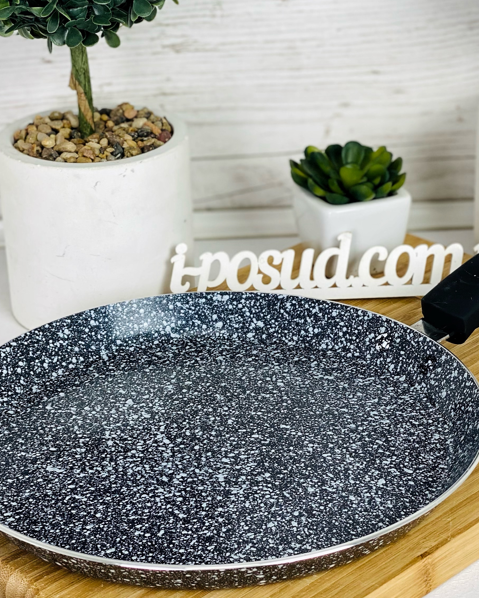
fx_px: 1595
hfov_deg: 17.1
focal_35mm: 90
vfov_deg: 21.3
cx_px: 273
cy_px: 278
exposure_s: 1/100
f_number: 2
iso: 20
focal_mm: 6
· · · · · · ·
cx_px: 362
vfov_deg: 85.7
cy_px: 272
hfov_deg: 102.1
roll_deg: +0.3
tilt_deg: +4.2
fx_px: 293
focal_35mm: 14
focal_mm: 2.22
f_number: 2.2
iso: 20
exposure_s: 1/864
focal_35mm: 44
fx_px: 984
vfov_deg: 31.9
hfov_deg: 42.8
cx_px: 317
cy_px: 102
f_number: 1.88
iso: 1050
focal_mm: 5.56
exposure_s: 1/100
· · · · · · ·
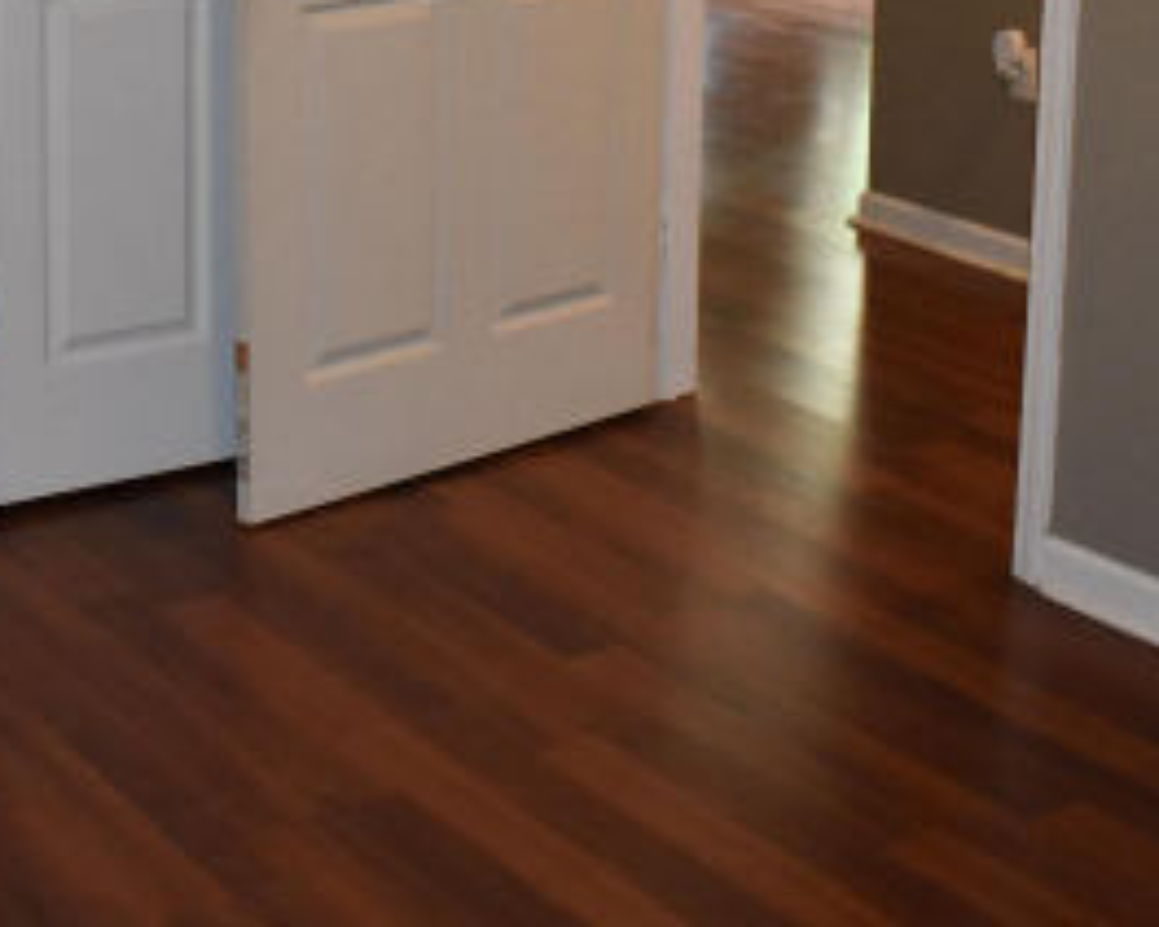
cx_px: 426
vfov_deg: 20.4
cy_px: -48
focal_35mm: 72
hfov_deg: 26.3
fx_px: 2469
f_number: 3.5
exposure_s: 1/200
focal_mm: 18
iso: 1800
· · · · · · ·
◆ THE PROBLEM ◆
Out of the data above, transcribe exactly and only the lines starting with the line that has "fx_px: 1595" and going on through the line that has "focal_mm: 6", both included.

◆ REPLY TO THE EXERCISE ◆
fx_px: 1595
hfov_deg: 17.1
focal_35mm: 90
vfov_deg: 21.3
cx_px: 273
cy_px: 278
exposure_s: 1/100
f_number: 2
iso: 20
focal_mm: 6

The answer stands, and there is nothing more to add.